Make Data Less Daunting.

⋱ Scale HK Lawmakers' Political Position

{Academic Graphs}: Rstudio, API

The Story

Having covered Hong Kong politics for three years, I’ve often wondered if there’s a way to read all the legislative transcripts at once.

Well, there is - sort of.

Quanteda, an R package for textual data analysis, can process thousands of pages of Hansard, breaking them down into tokens (the smallest units of text) and measuring the similarity of language used by different speakers. This allows us to map their ideological proximity.

It’s a powerful tool, and many academics have used it to analyse political texts. I figured Hong Kong’s Legislative Council transcripts would be a great dataset, given the region’s rapid political transformation, with pro-democracy lawmakers removed from the city’s legislature.

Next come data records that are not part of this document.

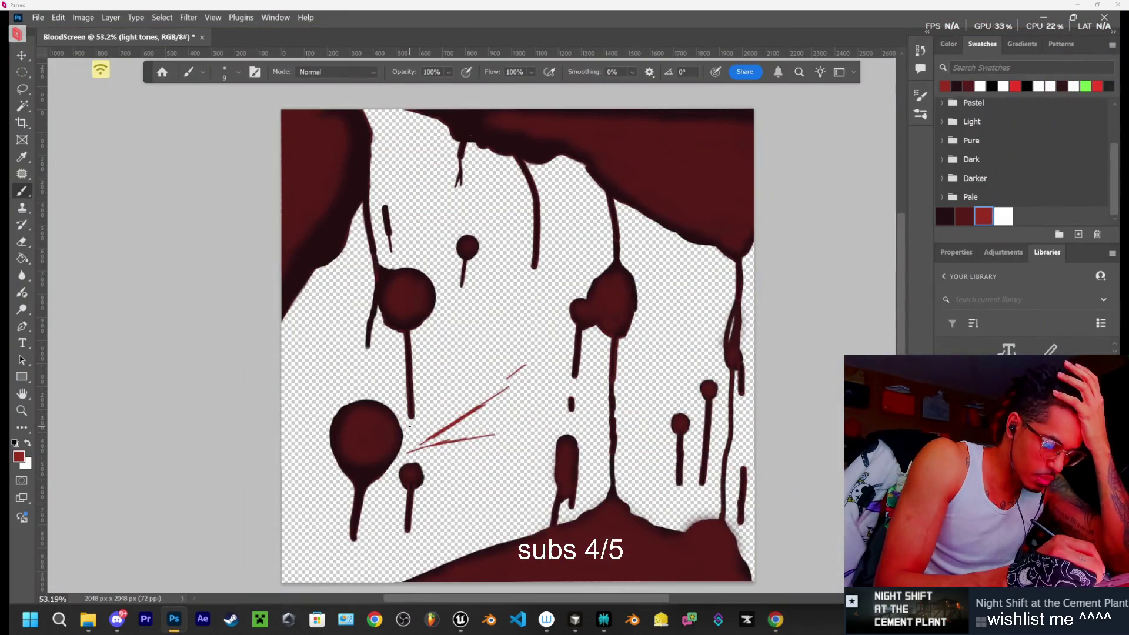
mouse_move(410, 425)
left_mouse_down()
mouse_move(391, 399)
mouse_move(357, 401)
mouse_move(329, 421)
left_mouse_up()
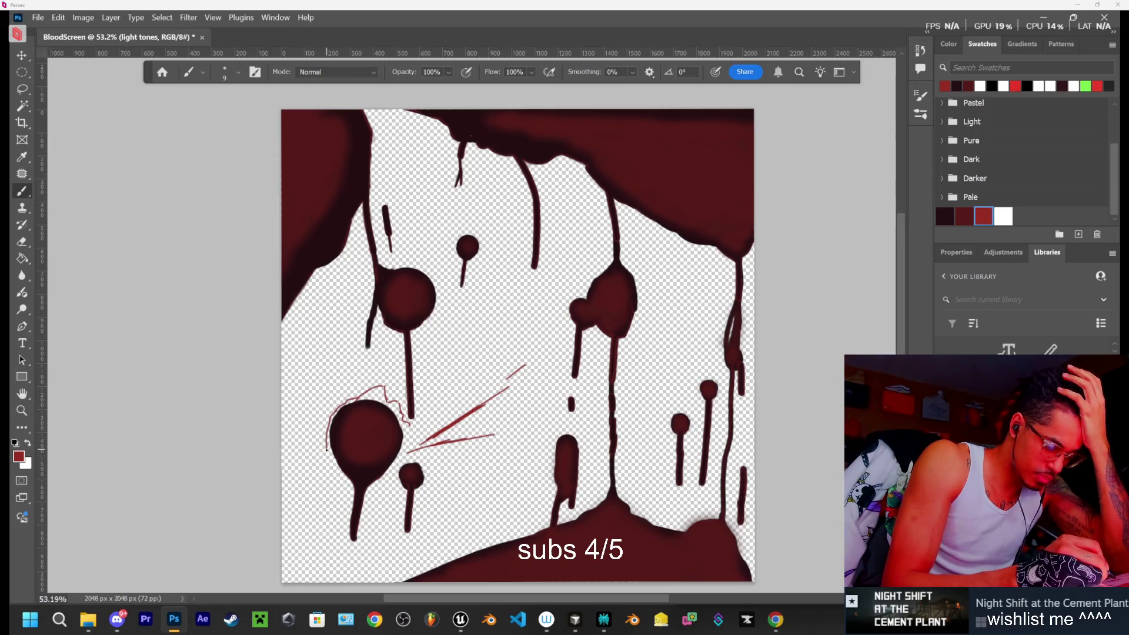
Trace red outline marks along the blob's lower-left edge, then pick dark red on blood base
left_click_drag(332, 501, 339, 473)
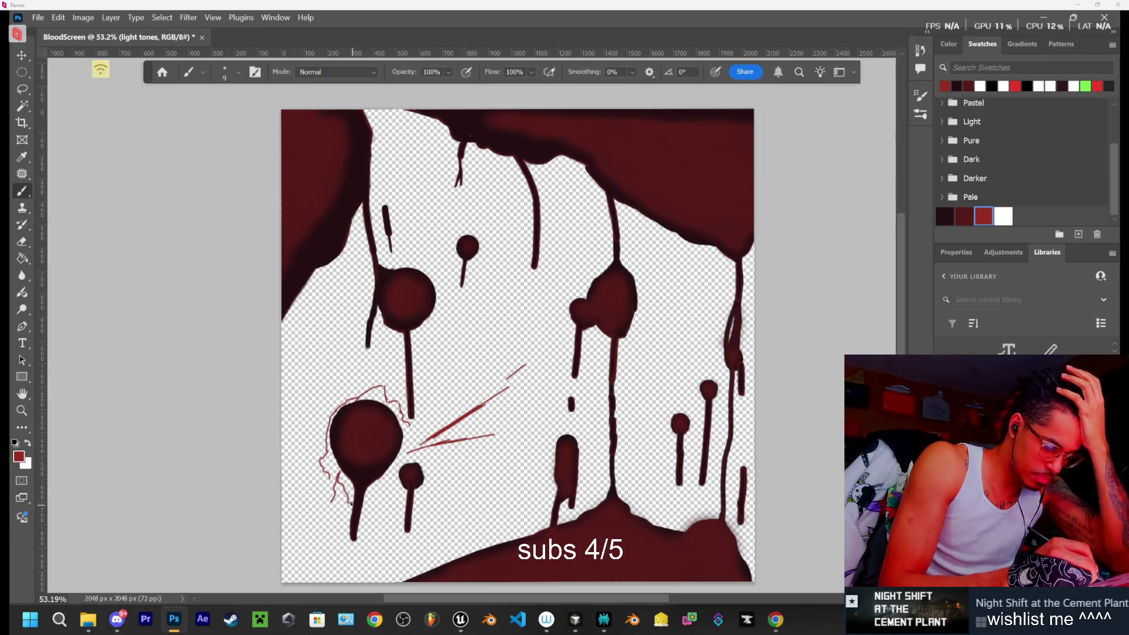
left_click_drag(348, 489, 358, 493)
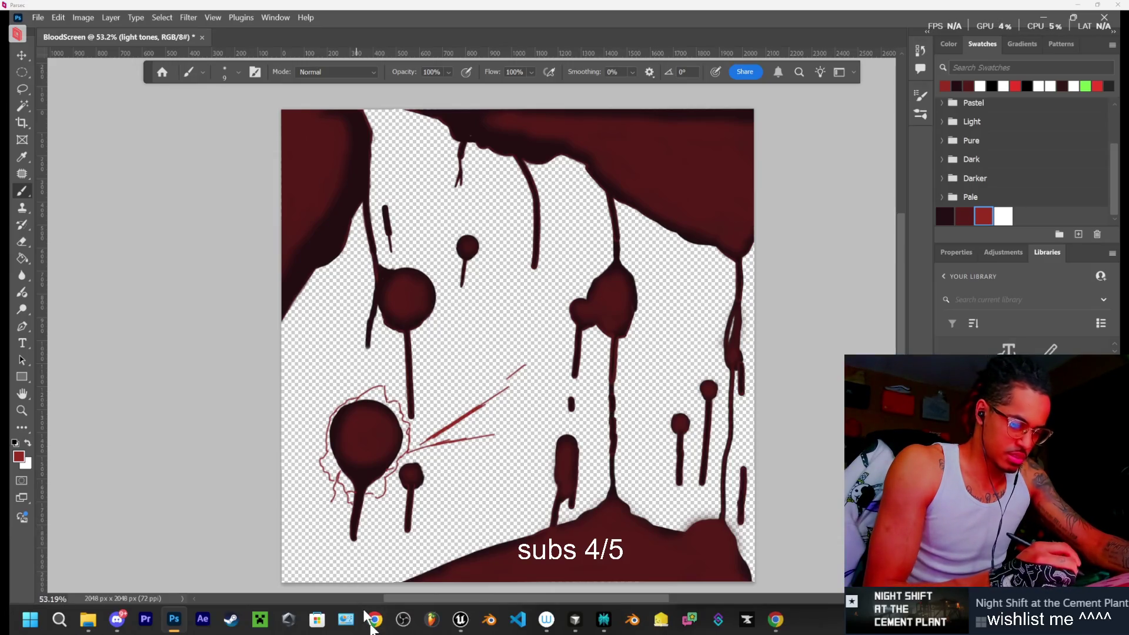
left_click(945, 216)
key("alt+[")
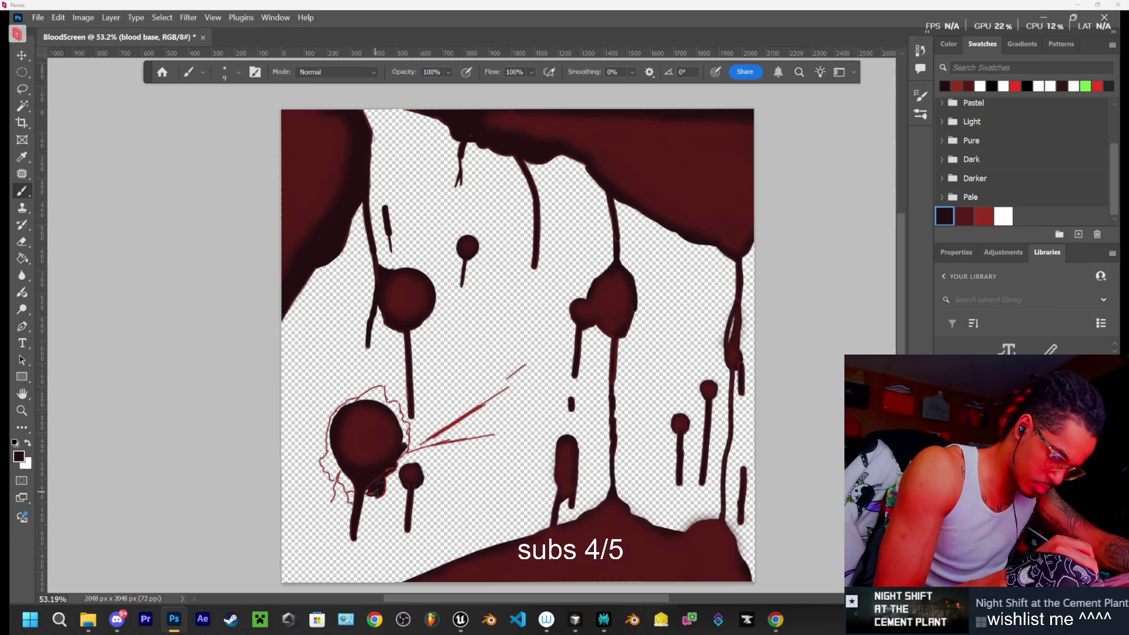
Fill the blob's left, top and right edges with dark red out to the outline, then pick bright red
scroll(728, 493, "up", 1)
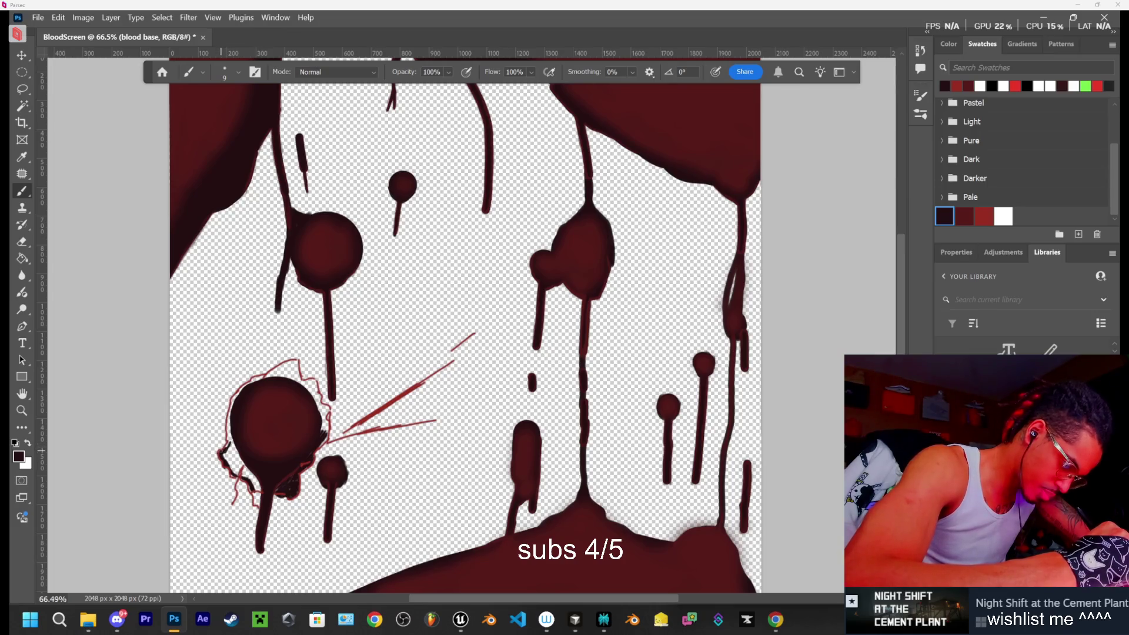
left_click_drag(233, 440, 257, 475)
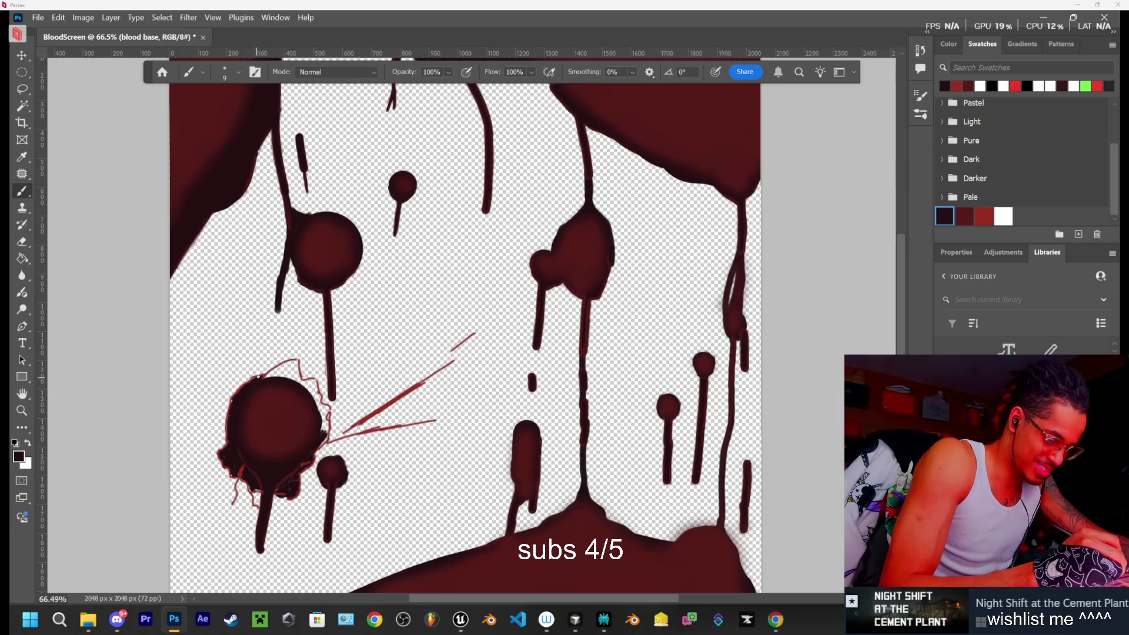
left_click_drag(266, 377, 289, 367)
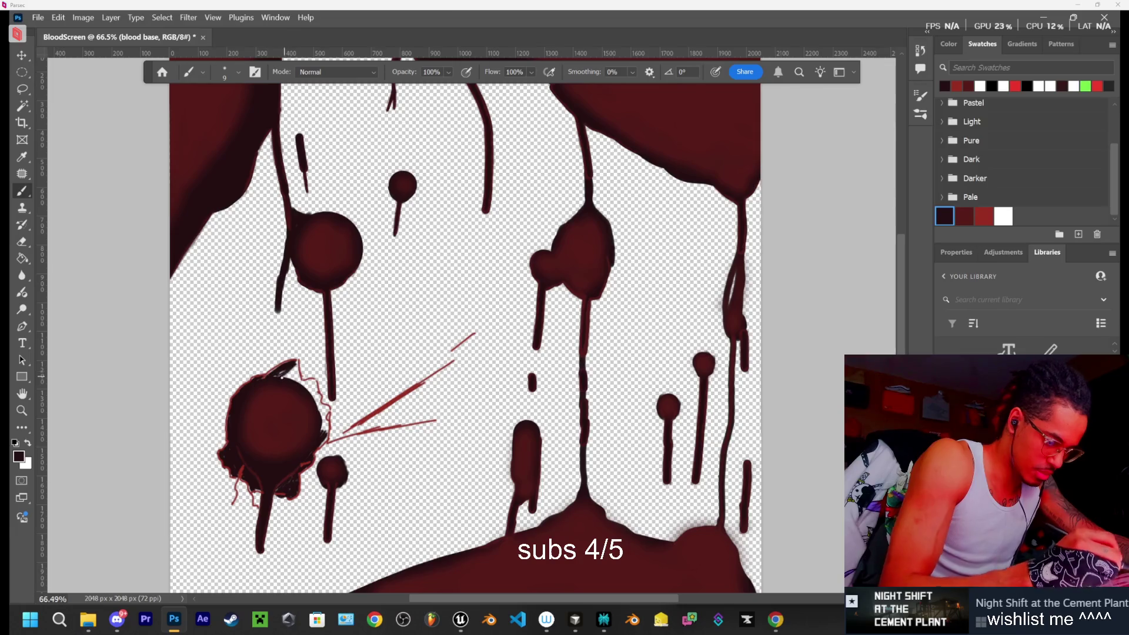
mouse_move(294, 363)
left_mouse_down()
mouse_move(301, 384)
mouse_move(293, 372)
left_mouse_up()
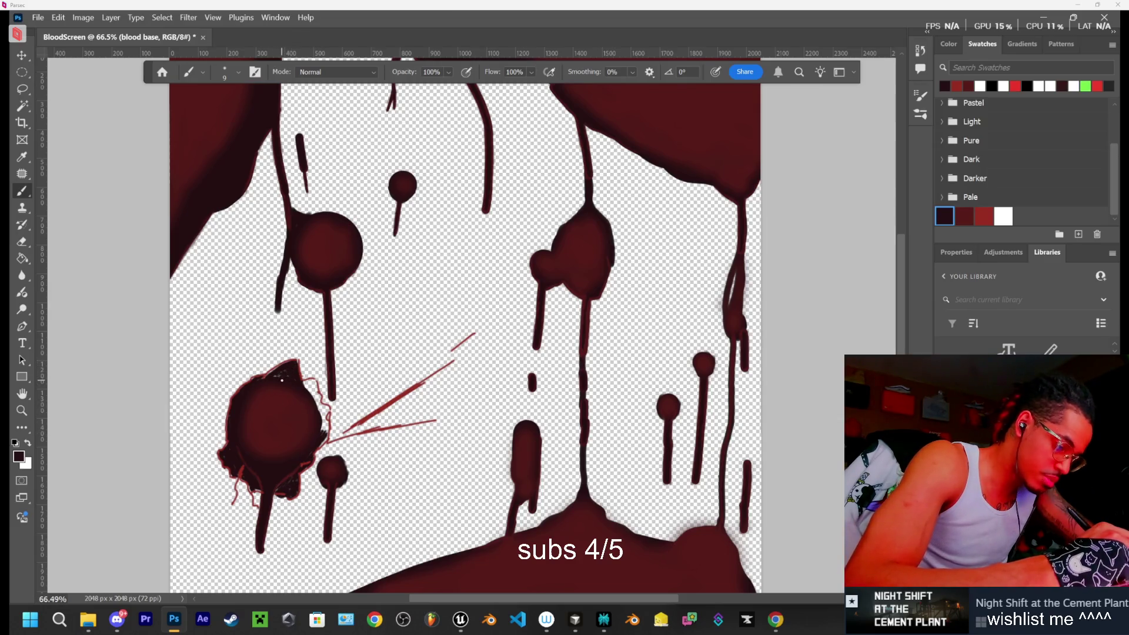
left_click_drag(305, 383, 311, 386)
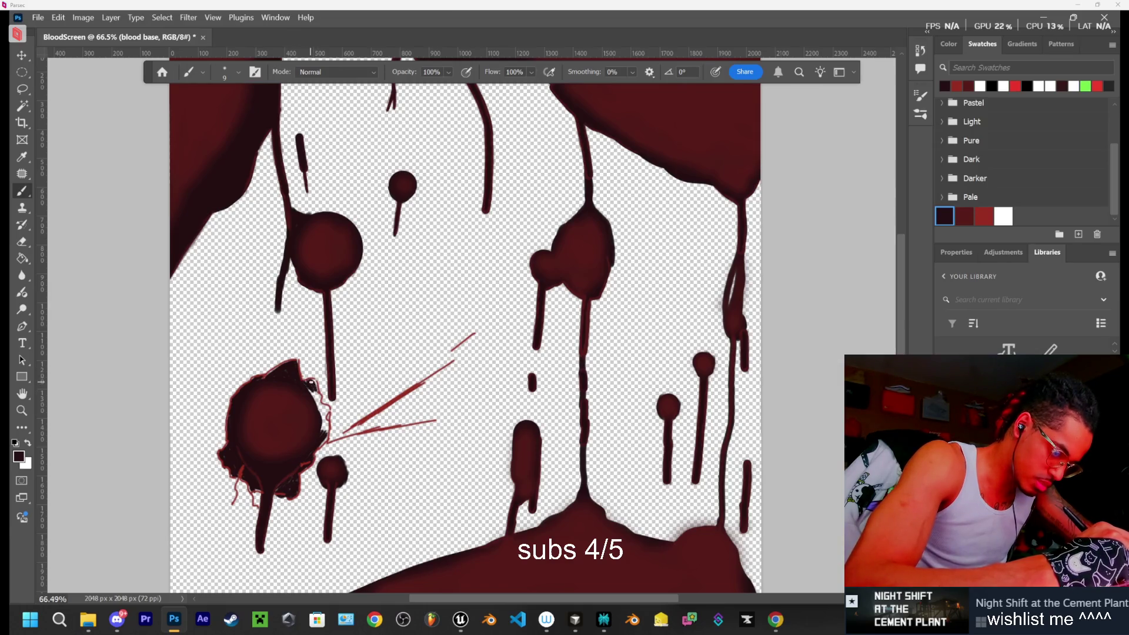
left_click_drag(312, 391, 324, 433)
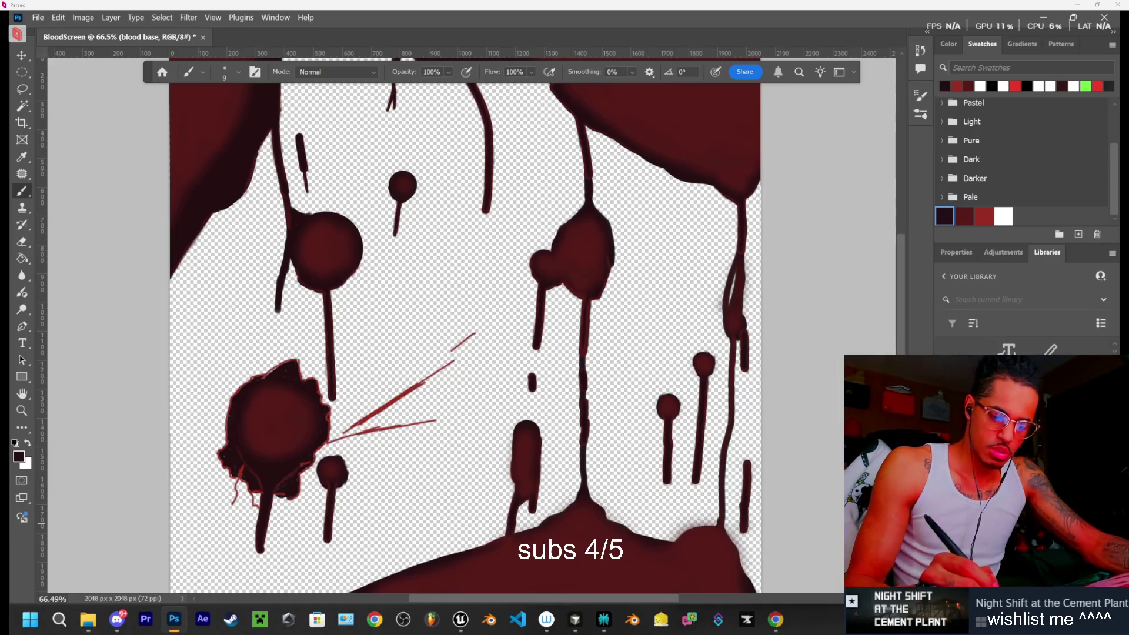
left_click(990, 211)
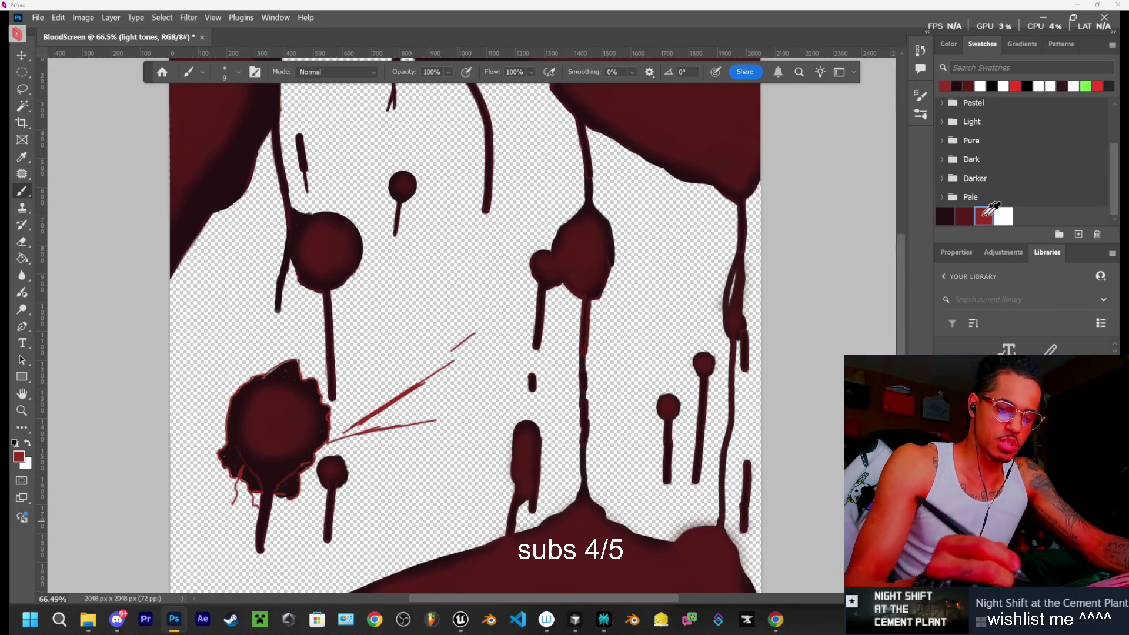
left_click(788, 619)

Surely, these shifts would be reflected in Hansard.

And they are.

The Graph

As shown in the graphs:

▍ Pro-Beijing lawmakers’ language has become much more similar to that of government officials (top left), particularly among newly elected legislators after the overhaul (top right).

▍ The difference between pro-democracy parties is relatively minor (top middle).

▍ Using a dictionary-based method, we see that the pro-Beijing camp used more positive language in the council compared to their own rhetoric before 2020 (bottom left).

▍ Most pro-Beijing lawmakers also avoided discussing LGBTQ+ and press freedom - both sensitive topics for the Communist Party - but talked significantly more about green policies and women’s welfare (bottom middle).

While these results were somewhat expected, proving such shifts would be much harder without a quantitative text analysis tool like Quanteda.

Data source: Hong Kong Legislative Council  
Tools used: Rstudio(Quanteda) Python (Ckiptagger)

Notes

I didn’t manually classify speeches as “pro-democracy” or “pro-Beijing.” The model simply mapped speakers based on linguistic similarity, using pro-democracy lawmakers and government officials as benchmarks to track shifts before and after the overhaul.

I analysed the Chinese version of Hansard for accuracy. Since Chinese, like Korean and Japanese, lacks natural spaces between words, I used a CKIP-style Chinese NLP tool for word segmentation.

This research formed the basis of my master’s dissertation in Political Science at LSE.